I would like the Minister to reflect on the effective dismantling of the Office for Health Improvement and Disparities. It took over the funding of the public health grant when Public Health England was disestablished in 2021, which in turn, of course, replaced the Health Protection Agency following the Health and Social Care Act 2012. It has now been authoritatively reported in the Health Service Journal that unannounced changes to the office have led to its fragmentation and decimation.
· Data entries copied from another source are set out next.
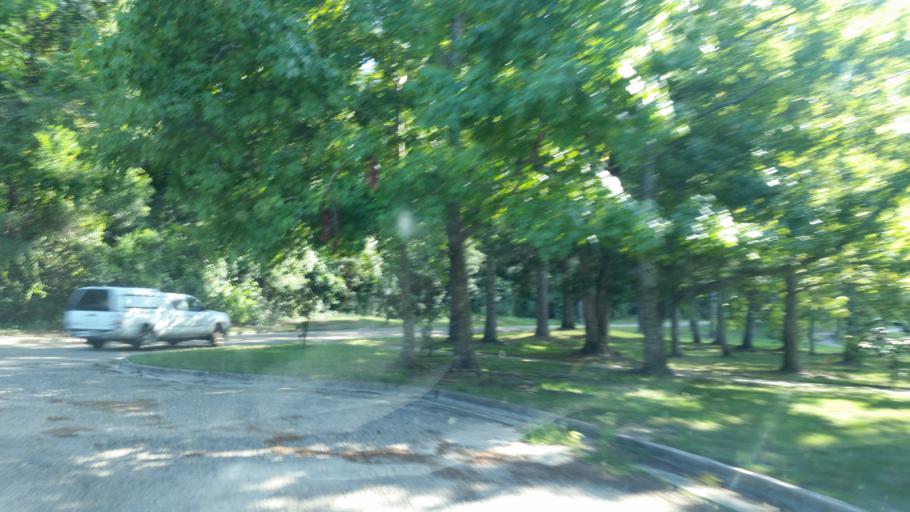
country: US
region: Alabama
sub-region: Mobile County
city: Prichard
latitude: 30.7051
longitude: -88.1519
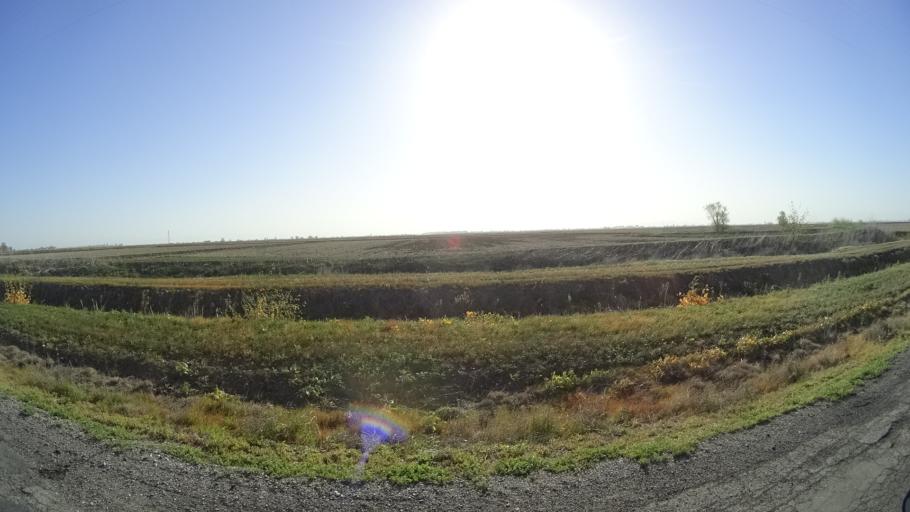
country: US
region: California
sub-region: Colusa County
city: Maxwell
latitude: 39.3966
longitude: -122.2300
So over 12 years we have seen, through a number of iterations, the Government essentially move from having a large, mainly independent public health agency to a disparate group of people spread thinly across a number of directorates in the Department of Health. At what cost? I have seen reports that OHID has been reduced by about 60% in staffing terms, with a loss of several senior and experienced officials and the downgrading of many functions, including sexual health. Can the Minister tell me how many qualified public health specialists have left OHID and how many remain within his department? It is a far cry from the triumphal tone of the announcement launching the office, followed by the September 2021 statement by the then Health Secretary, Sajid Javid, who said he wanted OHID to work on preventing poor mental and physical health, addressing health inequalities and improving access to health services, and to work with partners within and outside government to respond to wider health determinants. That ended well, didn’t it?

My noble friend Lady Merron anticipated this in her regret Motion of 9 November 2021. As she put it, it is hard to see how the UK Health Security Agency or the OHID could be “independent or effective”. They were not set up in statute and were created

“without parliamentary scrutiny or approval”.—[Official Report, 9/11/21; col. 1675.]

As we can see, it is very easy then virtually to dismantle OHID without any public or parliamentary scrutiny whatever. Hunter, Littlejohns and Weale, in a forthcoming BMJ opinion column, will argue:

“Set up in haste with no consultation, OHID lacks any of the … independence PHE had, being an opaque body scattered through the Department of Health and Social Care. Given its low profile and lack of a clear mission, it comes as no surprise that, despite denials from the government, it has been virtually eviscerated”.


Or, as Dave West from the HSJ has put it,

“the latest restructure, as well as being damaging to a functioning national public health system, suggests any idea of greater push and support from the centre for independent for ICSs’ long-term agenda—of population health, prevention inequalities—remains for the birds. Hopes of tougher preventative action on alcohol or sugar, for example, equally so”.

That has to be on a par with the Government’s tepid approach to public health measures, smoking aside. The shamefully postponed implementation of the obesity strategy is but one example, and it is in this context, of course, that we see the problems arising in sexual health. How else can we explain the LGA’s analysis that, between 2015 and 2024, the public health grant received by local authorities has been reduced in real terms by £880 million, which has resulted in a reduction in councils’ ability to spend on STI testing, contraception and treatment? As David Hunter and his colleagues argue, revitalising public health in the UK requires changes, including a cross-government approach to tackle the social determinants of health alongside restoring the funding cuts to public health funding. Will the Minister effect that change, including restoring the real-terms value of the public health grant, the cut to which has so decimated sexual health services in the way described by the noble Baroness, Lady Barker?